Significantly, however, the Hobby Lobby decision only applies to “closely held corporations” — that is, businesses that have only one or a few owners — and does not apply to businesses that are publicly traded or otherwise have many stockholders. Indeed, the Hobby Lobby opinion expressed doubts about whether large employers with many shareholders could ever seek a religious exemption from the law, because “the idea that unrelated shareholders—including institutional investors with their own set of stakeholders—would agree to run a corporation under the same religious beliefs seems improbable.”

Yet while Hobby Lobby almost certainly would not permit a large, publicly traded company like Google or Walmart or McDonald’s to seek a religious exemption from the law, a too-broad decision in Groff could effectively allow corporate managers to impose their religious views on their subordinates. Just as Hobby Lobby permits religious objectors to seek exemptions from federal law, a broad decision in Groff would allow religious employees to seek an exemption from anything their employer demands of them.
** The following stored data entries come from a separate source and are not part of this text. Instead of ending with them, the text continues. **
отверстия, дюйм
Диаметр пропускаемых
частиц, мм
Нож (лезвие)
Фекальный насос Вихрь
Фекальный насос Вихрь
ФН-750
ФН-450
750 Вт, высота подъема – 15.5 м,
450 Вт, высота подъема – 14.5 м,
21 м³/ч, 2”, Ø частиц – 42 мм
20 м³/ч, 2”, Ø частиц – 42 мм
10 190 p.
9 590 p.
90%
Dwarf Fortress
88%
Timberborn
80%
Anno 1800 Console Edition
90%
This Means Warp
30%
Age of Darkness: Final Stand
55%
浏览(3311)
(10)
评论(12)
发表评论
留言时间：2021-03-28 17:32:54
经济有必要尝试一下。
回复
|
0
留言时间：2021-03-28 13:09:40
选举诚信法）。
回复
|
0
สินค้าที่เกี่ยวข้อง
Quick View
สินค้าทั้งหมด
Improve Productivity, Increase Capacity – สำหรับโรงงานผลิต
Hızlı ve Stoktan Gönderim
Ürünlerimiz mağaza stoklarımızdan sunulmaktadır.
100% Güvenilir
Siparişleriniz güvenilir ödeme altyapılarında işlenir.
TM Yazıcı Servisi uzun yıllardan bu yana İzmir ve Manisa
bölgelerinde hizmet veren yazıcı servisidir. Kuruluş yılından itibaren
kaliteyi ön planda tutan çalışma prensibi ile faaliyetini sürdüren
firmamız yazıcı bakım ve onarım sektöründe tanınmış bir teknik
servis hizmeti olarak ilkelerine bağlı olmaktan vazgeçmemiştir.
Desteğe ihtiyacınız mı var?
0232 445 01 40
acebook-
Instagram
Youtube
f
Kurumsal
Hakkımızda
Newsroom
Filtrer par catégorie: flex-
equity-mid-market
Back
Imagine, for example, that Walmart’s head of human resources objects to birth control on religious grounds and refuses to take any action that could lead to a Walmart employee receiving a health plan that covers contraception. Could that HR executive demand a religious accommodation that could prevent Walmart’s workers from receiving a health benefit?

Similarly, imagine a store manager who refuses, for religious reasons, to hire or work with a transgender person. The Court’s current majority typically sides with business owners and religious institutions who seek an exemption from laws prohibiting anti-LGBTQ discrimination. Does that mean that it would also grant a religious accommodation to this anti-LGBTQ store manager?

The answer to these questions would turn on highly subjective judgments by the courts, and ultimately by the Supreme Court. Is it “reasonable” for an HR executive to refuse to sign paperwork relating to contraceptive coverage? Is it an “undue hardship” on the Walmart corporation if one of its stores openly discriminates against transgender workers? Because the statute doesn’t even begin to answer these questions, they would have to be answered by a judiciary dominated by Republican appointees.

For the moment, it’s tough to know where this Court would draw the line — Hardison remains good law until the Court overrules it, and most of the justices haven’t publicly expressed a view on what the law should look like without Hardison.

But, given the extraordinarily solicitude the Court has shown for religious conservative business owners, there is certainly a risk that this Court will show similar solicitude for corporate managers who wish to impose their religious beliefs on others.